The commanding sculpture of the Prophet Elijah above stands on Mount Carmel in northern Israel. It’s a strong sculpture, but I must confess to liking better icons presenting Elijah huddled in his cloak ready to die while a raven hovers behind him offering God’s food for the tough journey he’s called to make. Yes, Elijah was a powerful prophet who forbade the rain to fall and raised the dead, but the Book of Kings tell us that Elijah spent most of his time as a prophet on the run, hiding in caves and wadis, depending on a poor widow for food and shelter.
Whenever I think of Elijah I think of a man who visited us from China about 20 years ago. He had been a seminarian in our seminary in China in the late 1940’s when the communists came to power and began their Cultural Revolution.

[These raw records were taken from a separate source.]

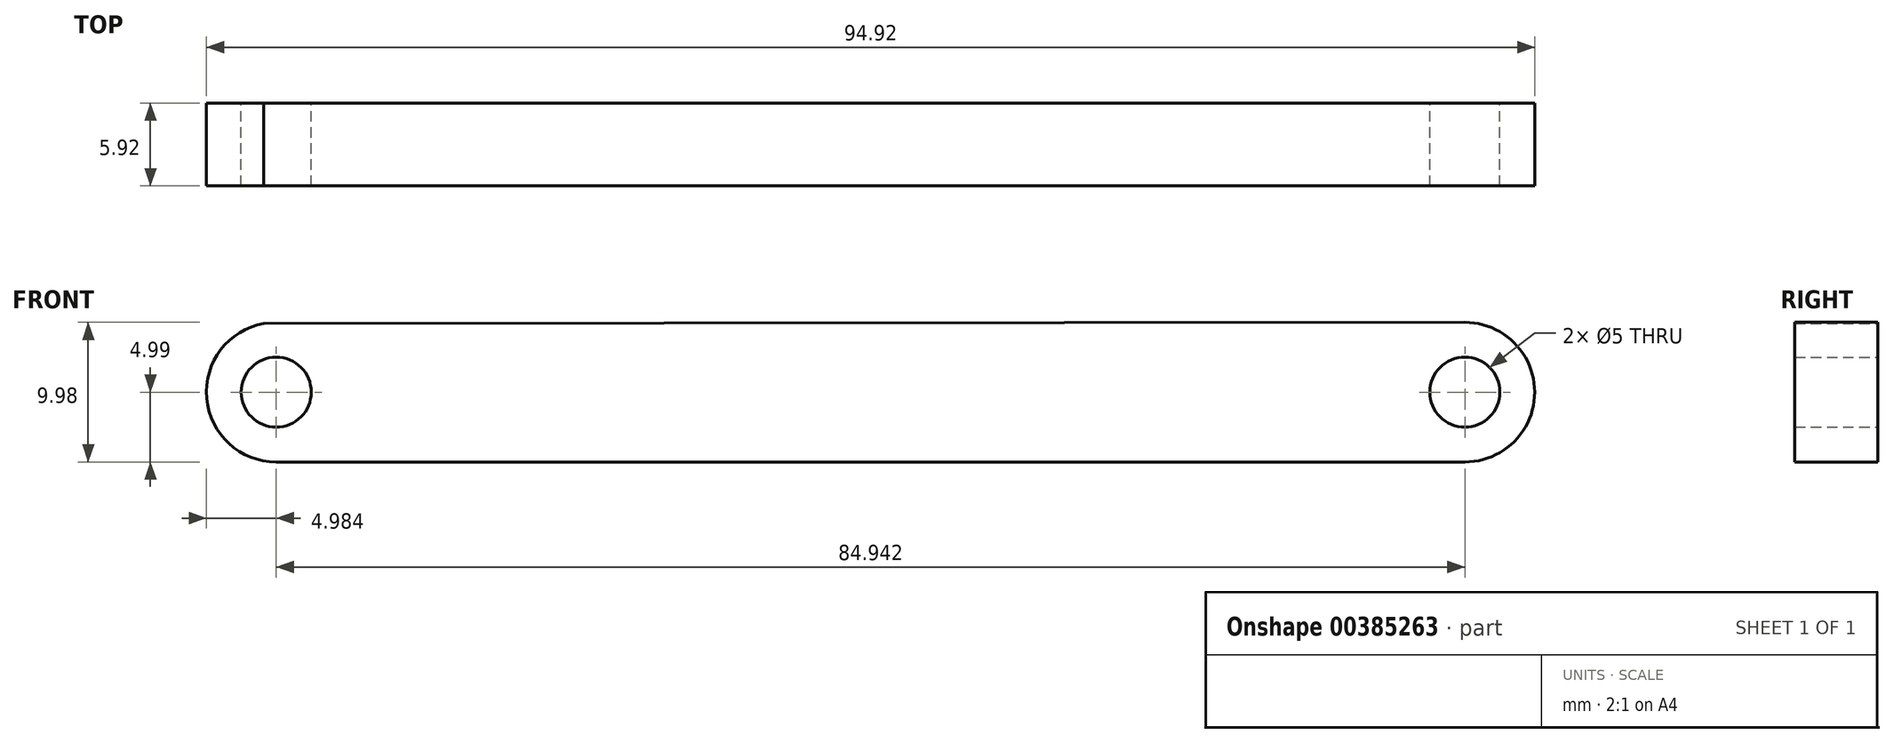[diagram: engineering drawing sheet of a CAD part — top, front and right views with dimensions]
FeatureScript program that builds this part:
annotation { "Feature Type Name" : "Feature", "Feature Type Description" : "" }
export const myFeature = defineFeature(function(context is Context, id is Id, definition is map)
    precondition{}
    {
        {
            var Q0;
            Q0=qCreatedBy(makeId("Front.planeOp"),FACE);
            var sketch = newSketch(context, id + "F0", { "sketchPlane" : qUnion([Q0])});
            skArc(sketch, "E0", {"start": v(-47.57, 4.9) * mm, "mid": v(-51.65, -0.44) * mm, "end": v(-46.69, -4.99) * mm});
            skArc(sketch, "E1", {"start": v(38.26, -4.99) * mm, "mid": v(43.25, 0) * mm, "end": v(38.25, 4.99) * mm});
            skLineSegment(sketch, "E2", {"start": v(-47.57, 4.9) * mm, "end": v(38.25, 4.99) * mm});
            skLineSegment(sketch, "E3", {"start": v(-46.69, -4.99) * mm, "end": v(38.26, -4.99) * mm});
            skCircle(sketch, "E4", {"center": v(-46.69, 0) * mm, "radius": 2.5 * mm});
            skCircle(sketch, "E5", {"center": v(38.26, 0) * mm, "radius": 2.5 * mm});
            skSolve(sketch);
        }
        {
            var Q0;
            Q0 = qSketchRegion(id + "F0", true);
            extrude(context, id + "F1", {"entities" : qUnion([Q0]), "depth" : 5.92 * mm});
        }
    });
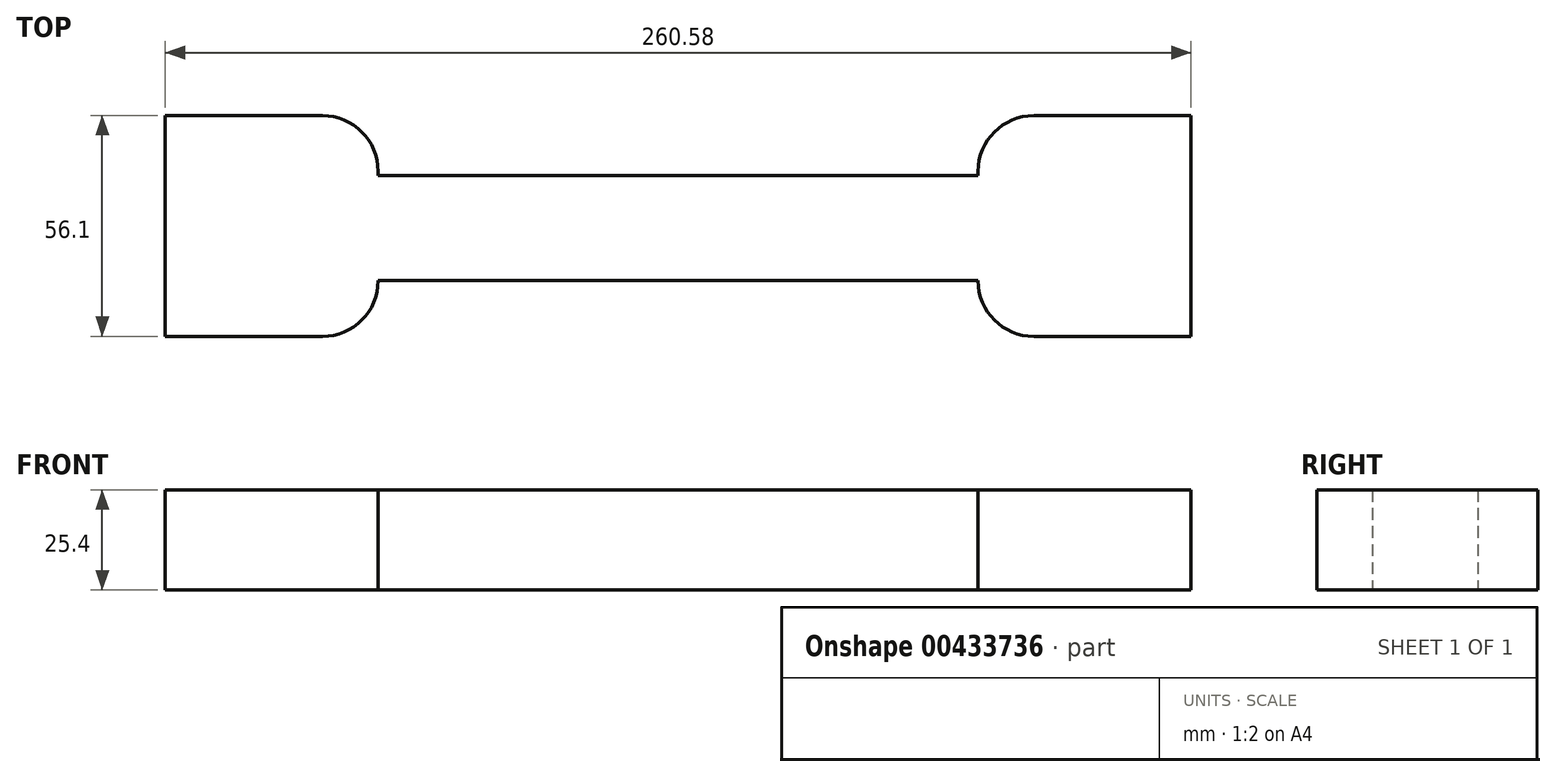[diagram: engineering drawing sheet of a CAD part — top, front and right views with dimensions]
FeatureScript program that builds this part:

John was sent to a hard labor camp for “reeducation” because he was a Christian. He was in the camp for almost three years, but when they learned he knew English government officials made him an English teacher in a Chinese high school.
I asked John what he taught. English literature, he told me. He taught Pearl Buck’s “The Good Earth” because the Chinese loved Pearl Buck. He also taught bible stories, particularly the Old Testament stories about Moses leading the Israelites out of Egypt and Elijah confronting the evil king Ahab and his wife Jezebel.
Bible stories I asked? Didn’t the officials question him? He told them you can’t understand English literature without knowing the stories of the bible. Whenever I hear the story of the lonely prophet Elijah in a country completely controlled by a powerful regime, yet still faithfully proclaiming the truth, I think of John.